Получив от Николая известие о том, что брат ее находится с Ростовыми, в Ярославле, княжна Марья, несмотря на отговариванья тетки, тотчас же собралась ехать, и не только одна, но с племянником. Трудно ли, нетрудно, возможно или невозможно это было, она не спрашивала и не хотела знать: ее обязанность была не только самой быть подле, может быть, умирающего брата, но и сделать все возможное для того, чтобы привезти ему сына, и она поднялась ехать. Если князь Андрей сам не уведомлял ее, то княжна Марья объясняла ото или тем, что он был слишком слаб, чтобы писать, или тем, что он считал для нее и для своего сына этот длинный переезд слишком трудным и опасным.
В несколько дней княжна Марья собралась в дорогу. Экипажи ее состояли из огромной княжеской кареты, в которой она приехала в Воронеж, брички и повозки. С ней ехали m lle Bourienne, Николушка с гувернером, старая няня, три девушки, Тихон, молодой лакей и гайдук, которого тетка отпустила с нею.
Ехать обыкновенным путем на Москву нельзя было и думать, и потому окольный путь, который должна была сделать княжна Марья: на Липецк, Рязань, Владимир, Шую, был очень длинен, по неимению везде почтовых лошадей, очень труден и около Рязани, где, как говорили, показывались французы, даже опасен.
Во время этого трудного путешествия m lle Bourienne, Десаль и прислуга княжны Марьи были удивлены ее твердостью духа и деятельностью. Она позже всех ложилась, раньше всех вставала, и никакие затруднения не могли остановить ее.

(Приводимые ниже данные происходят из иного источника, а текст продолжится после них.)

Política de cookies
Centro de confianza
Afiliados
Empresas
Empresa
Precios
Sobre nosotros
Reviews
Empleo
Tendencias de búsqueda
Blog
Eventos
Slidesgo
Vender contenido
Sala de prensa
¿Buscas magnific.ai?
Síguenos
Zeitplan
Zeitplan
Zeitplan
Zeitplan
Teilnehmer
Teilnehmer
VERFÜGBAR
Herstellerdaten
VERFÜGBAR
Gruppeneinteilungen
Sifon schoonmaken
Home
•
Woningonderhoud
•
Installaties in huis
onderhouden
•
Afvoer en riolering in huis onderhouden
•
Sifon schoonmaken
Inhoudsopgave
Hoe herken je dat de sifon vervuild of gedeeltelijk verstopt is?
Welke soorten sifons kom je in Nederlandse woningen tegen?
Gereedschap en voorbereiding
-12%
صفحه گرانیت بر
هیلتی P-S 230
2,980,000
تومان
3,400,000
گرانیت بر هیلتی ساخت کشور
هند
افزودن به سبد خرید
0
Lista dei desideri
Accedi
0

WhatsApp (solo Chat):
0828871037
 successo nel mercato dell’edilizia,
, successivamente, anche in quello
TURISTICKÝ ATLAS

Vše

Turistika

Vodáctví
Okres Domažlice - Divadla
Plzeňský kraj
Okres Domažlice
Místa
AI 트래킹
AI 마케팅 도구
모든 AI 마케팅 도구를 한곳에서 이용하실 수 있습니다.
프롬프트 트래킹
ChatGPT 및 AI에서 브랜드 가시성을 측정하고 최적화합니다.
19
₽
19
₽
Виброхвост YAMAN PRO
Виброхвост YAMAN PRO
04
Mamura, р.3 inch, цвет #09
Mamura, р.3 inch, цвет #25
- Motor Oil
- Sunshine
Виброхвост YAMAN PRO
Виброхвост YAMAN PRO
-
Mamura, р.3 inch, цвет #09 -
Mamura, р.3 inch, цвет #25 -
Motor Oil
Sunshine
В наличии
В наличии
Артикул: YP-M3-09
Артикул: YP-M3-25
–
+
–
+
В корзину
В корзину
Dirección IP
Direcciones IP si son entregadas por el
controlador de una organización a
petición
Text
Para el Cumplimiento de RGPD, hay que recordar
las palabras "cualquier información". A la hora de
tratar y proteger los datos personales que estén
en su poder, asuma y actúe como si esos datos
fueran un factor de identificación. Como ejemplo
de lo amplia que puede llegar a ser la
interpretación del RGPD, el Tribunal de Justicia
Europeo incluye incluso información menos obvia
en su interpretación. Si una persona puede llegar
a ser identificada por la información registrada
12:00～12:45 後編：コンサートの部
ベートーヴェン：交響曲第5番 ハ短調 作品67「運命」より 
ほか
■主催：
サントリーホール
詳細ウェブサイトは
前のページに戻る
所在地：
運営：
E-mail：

Благодаря ее деятельности и энергии, возбуждавшим ее спутников, к концу второй недели они подъезжали к Ярославлю.
В последнее время своего пребывания в Воронеже княжна Марья испытала лучшее счастье в своей жизни. Любовь ее к Ростову уже не мучила, не волновала ее. Любовь эта наполняла всю ее душу, сделалась нераздельною частью ее самой, и она не боролась более против нее. В последнее время княжна Марья убедилась, – хотя она никогда ясно словами определенно не говорила себе этого, – убедилась, что она была любима и любила. В этом она убедилась в последнее свое свидание с Николаем, когда он приехал ей объявить о том, что ее брат был с Ростовыми. Николай ни одним словом не намекнул на то, что теперь (в случае выздоровления князя Андрея) прежние отношения между ним и Наташей могли возобновиться, но княжна Марья видела по его лицу, что он знал и думал это. И, несмотря на то, его отношения к ней – осторожные, нежные и любовные – не только не изменились, но он, казалось, радовался тому, что теперь родство между ним и княжной Марьей позволяло ему свободнее выражать ей свою дружбу любовь, как иногда думала княжна Марья. Княжна Марья знала, что она любила в первый и последний раз в жизни, и чувствовала, что она любима, и была счастлива, спокойна в этом отношении.